A condição leva ao crescimento descontrolado de células, o que resulta no desenvolvimento de tumores que podem ocorrer desde a infância. “Os tumores de pele são mais comuns na fase adulta”, explica Décio Lerner, coordenador do Centro Avançado de Oncologia do Hospital São Vicente de Paulo (RJ). Segundo os especialistas ouvidos pela reportagem, a prevalência é de 1 para cada 60 mil nascidos vivos.

“Em termos clínicos, significa um risco elevado durante toda a vida de desenvolver estes múltiplos tumores de pele, que podem se tornar cada vez mais difíceis de serem retirados por cirurgia e que causam deformações e cicatrizes severas”, afirma Lerner.

Com o passar do tempo, foram descobertos tipos de tumores que agiam de forma agressiva. Como não podia mais receber radiação como tratamento — o processo pode induzir novos tumores-, ela passou a fazer quimioterapia oral.

Em 2018, a aposentada precisou entrar na Justiça para continuar com as sessões de quimioterapia, ficando nove meses sem o tratamento, o que piorou os sintomas.

“Esse remédio é uma excelente opção para ela e consegue ter um controle bom sobre a doença. Não posso dizer que vai curar a síndrome de síndrome de Gorlin-Goltz, mas é excelente para o tratamento e sintomas”, pondera Rodrigo Guindalini, oncologista especializado em oncogenética e membro do Comitê Científico do Instituto Lado a Lado pela Vida. Em pacientes como Hilária, em que há uma síndrome envolvida, dificilmente cirurgias para retirada de tumores são indicadas. Por isso, terapias são a melhor forma de tratamento.

“Existe a possibilidade de utilizar terapias alvo, que atuam diretamente sobre o gene responsável pela mutação, bloqueando seu funcionamento alterado. Elas funcionam, mas elas têm efeitos colaterais importantes também.
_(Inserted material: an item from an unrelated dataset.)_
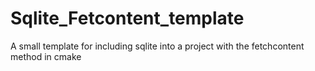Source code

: # Sqlite_Fetcontent_template

A small template for including sqlite into a project with the fetchcontent method in cmake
O paciente perde os cabelos, ele perde o paladar e o que se faz, e é um bom tratamento, é usar intermitentemente esse remédio”, explica João Duprat Neto, líder do Centro de Referência em Tumores Cutâneos do A.C.Camargo Cancer Center.

Hilária sentiu os efeitos colaterais da medicação e, por isso, sua rotina se limitou a tarefas domésticas. Atualmente, ela recebe um salário mínimo por mês (R$ 1.518) e não tem como arcar com o tratamento. O medicamento usado para essa terapia, por exemplo, custa mais de R$ 30 mil, o que, segundo Hilária, é quase impossível de custear, se não for disponibilizado de forma judicial e gratuita. Ela ainda faz uso de outras medicações e gasta cerca de R$ 800 todos os meses só com remédios.

Por causa da doença, ela foi aposentada por invalidez e depois por idade. Atualmente, ela faz vídeos e lives no Tik Tok pelo perfil (@hilariaguerreira) para conseguir uma renda extra e tentar se manter ativa, já que está em tratamento há mais de 27 anos. Mas nem sempre consegue monetizar. “Eu queria que as pessoas soubessem da doença e por isso criei a página. Mas uma vez só consegui R$ 48. Foi muito pouco”, diz. Ela também disponibiliza seu PIX nas redes sociais para receber doações.

Em 2019, por causa da invasão do tumor em outros órgãos, Hilária precisou retirar um dos olhos e também perdeu parte do nariz. Devido ao procedimento cirúrgico, a aposentada teve diversas crises de ansiedade e até síndrome do pânico. “A gente disfarça, mas só o coração sabe que não estamos bem. A gente está sorrindo, feliz, mas só a gente sabe, não tem como explicar”, diz.

Por causa da medicação, ela também não conseguiu recuperar os cabelos, que começaram a cair com frequência e não voltaram a nascer. Segundo Guindalini, a alopécia acontece com 64% dos pacientes. “Pode dar ainda diarreia, fadiga, espasmos musculares e outros efeitos”, destaca o médico.

Quando fala de futuro, ela diz que sonha em reconstruir seu nariz e ter uma casa com o esposo. “Moro na casa da minha filha. Eu queria ter uma casinha para mim e para o meu companheiro”, diz.